Happy New Year! I’m running a little late this week thanks to a round with the trending crud/flu that took me out of commission completely for about three days. I am rarely sick so it drives me crazy to not get all of my To Do list done. I think one of my goals this year is to not be so hard on myself. I am often my own worst enemy. 

So do you make resolutions or set new goals at the beginning of the year? I always do. I like the feeling of a fresh start. About November I start pondering what did or didn’t happen that year and what I want to accomplish in the new year.

In 2017 life happened and most of my plans had to be put on hold, but I had set a goal of improving my knitting skills and learning how to knit socks. Little did I know just how important that seemingly little goal would be in 2017. I ended the year with two good pairs of hand knit socks and my first knitted sweater. That doesn’t sound like much but honestly I think my sanity was saved by knitting.


My actual amount of knitting included four prototype socks until I found two patterns I liked and managed two finished pairs of socks. So how did my knitting goal save my sanity? I am a born maker. I think with my hands more than my brain alone. All through school I got in trouble for drawing in class. It has now been proven that students who draw in class retain information better. Unfortunately back in my day, the teachers didn’t believe me when I told them that. 

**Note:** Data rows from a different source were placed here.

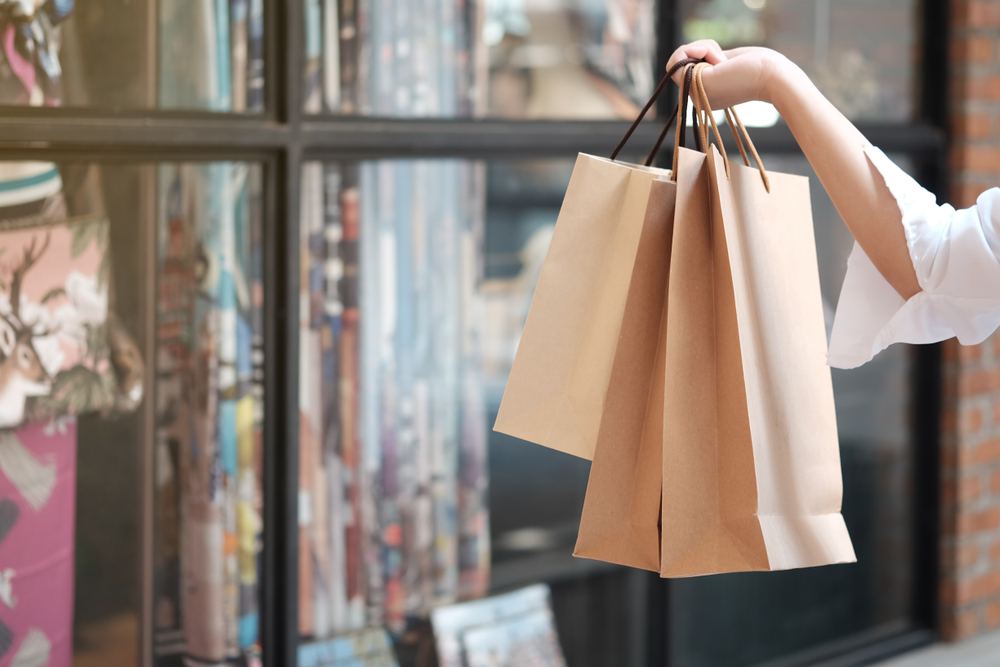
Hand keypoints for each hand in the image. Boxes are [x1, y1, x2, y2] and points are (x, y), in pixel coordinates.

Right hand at [665, 40, 792, 109]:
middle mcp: (699, 98)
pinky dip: (697, 47)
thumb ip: (709, 62)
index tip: (723, 60)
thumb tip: (689, 54)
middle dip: (701, 49)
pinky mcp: (695, 85)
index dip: (702, 55)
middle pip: (682, 64)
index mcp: (707, 95)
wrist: (773, 77)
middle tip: (724, 58)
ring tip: (723, 59)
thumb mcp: (726, 63)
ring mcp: (696, 94)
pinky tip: (717, 57)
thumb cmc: (759, 66)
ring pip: (678, 61)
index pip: (688, 70)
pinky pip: (679, 59)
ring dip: (702, 48)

I had already started working on socks when my sister-in-law died and I had yarn on the needles. When Miss L. came to live with us, our newly painted and remodeled guest room/office/studio became her room. Suddenly my life line of creative endeavors got packed up and sent to storage. I was left with just my drawing pencils, paper and my knitting. I no longer had my paints that I had enjoyed so much in the previous year and was making vast improvement with. My easel is a big, complicated travel easel that would not fit anywhere in the house now. I will be honest. I was heartbroken. Anyone who has a creative drive will understand. It’s like oxygen for us. We HAVE to do it to be a tolerable, stable human being. 

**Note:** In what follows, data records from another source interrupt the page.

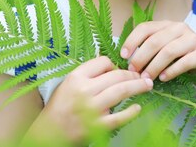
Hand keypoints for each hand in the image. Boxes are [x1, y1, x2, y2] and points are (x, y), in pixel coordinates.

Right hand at [25, 56, 152, 144]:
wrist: (49, 133)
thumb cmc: (60, 106)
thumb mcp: (69, 83)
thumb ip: (88, 74)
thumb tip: (113, 68)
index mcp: (76, 77)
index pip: (103, 62)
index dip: (115, 65)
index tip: (121, 70)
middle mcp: (84, 90)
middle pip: (116, 75)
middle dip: (133, 74)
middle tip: (142, 76)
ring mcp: (91, 109)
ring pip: (121, 91)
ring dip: (138, 86)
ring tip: (147, 85)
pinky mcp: (96, 126)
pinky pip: (119, 117)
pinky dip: (131, 112)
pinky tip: (138, 108)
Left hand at [120, 21, 195, 86]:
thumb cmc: (181, 58)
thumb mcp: (164, 49)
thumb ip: (149, 49)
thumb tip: (125, 59)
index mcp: (167, 24)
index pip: (145, 27)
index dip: (132, 41)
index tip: (123, 56)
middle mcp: (180, 28)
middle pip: (155, 41)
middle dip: (140, 57)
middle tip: (133, 71)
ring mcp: (193, 39)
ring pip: (168, 51)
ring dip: (154, 66)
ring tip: (146, 78)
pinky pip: (184, 62)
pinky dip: (171, 71)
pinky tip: (163, 79)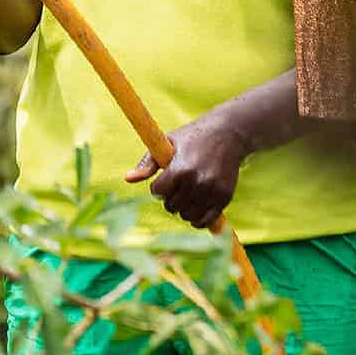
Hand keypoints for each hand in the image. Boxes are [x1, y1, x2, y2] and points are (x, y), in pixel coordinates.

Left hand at [125, 113, 250, 229]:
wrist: (228, 133)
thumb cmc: (192, 137)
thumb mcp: (168, 143)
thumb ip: (147, 163)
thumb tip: (128, 179)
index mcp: (181, 168)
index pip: (158, 192)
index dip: (158, 186)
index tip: (164, 178)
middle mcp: (197, 182)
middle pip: (172, 207)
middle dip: (171, 197)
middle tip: (178, 184)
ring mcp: (212, 191)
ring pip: (187, 216)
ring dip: (183, 208)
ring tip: (187, 192)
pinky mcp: (224, 198)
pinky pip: (204, 221)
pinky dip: (197, 218)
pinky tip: (196, 204)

Knitting became my only outlet. There was so much going on during the past six months that I rarely had time for anything more than a row of stitches in stolen moments or in the middle of the night during weeks and weeks of insomnia as my poor brain tried to solve some great big problems. I’m very thankful for the two commissioned drawings I had this year. They gave me the opportunity to keep my drawing skills fresh and something to focus on besides what was going on around me and feel a little more normal.

When I say that knitting saved my sanity, I mean that the rhythm of the needles calmed me when the stress was overwhelming, the beautiful colors and texture of the yarn fed my soul, the difficult parts of the pattern focused my mind on something away from the frustration I was feeling and I could escape the world for a little while with my earbuds, some music and my knitting. I will forever be thankful that the simple act of making something got me through such a difficult time. The people that live with me will also be thankful! 

To top it all off, I now have the MOST cozy, comfortable socks and sweater that I have ever owned.  Now I know why some knitters get addicted to sock making.  


So, what is on my 2018 goal list?  Lots and lots of making!  I already have a new project on my needles but it will be a gift so I can’t divulge more than that right now. There are actually several gifts on my list. Miss L. and I will be sewing some gifts and hopefully some clothes for ourselves.  I am IMPATIENTLY waiting on my new table easel that was delayed by the snow storm. THERE WILL BE PAINTING DONE THIS YEAR! I will fill in details as I go along in the year. 


2018 is starting out with a feeling of relief of surviving 2017, a settling into the new normal for us, an appreciation for the simple, everyday joys and a looking forward now. 2017 involved much looking into the past and though it wasn’t my past, it was hard to watch the sadness and pain that those near to me were suffering.  It’s good to see smiles, hear laughter and sense peace in them now. 

I wish you all a beautiful 2018. Go make something good.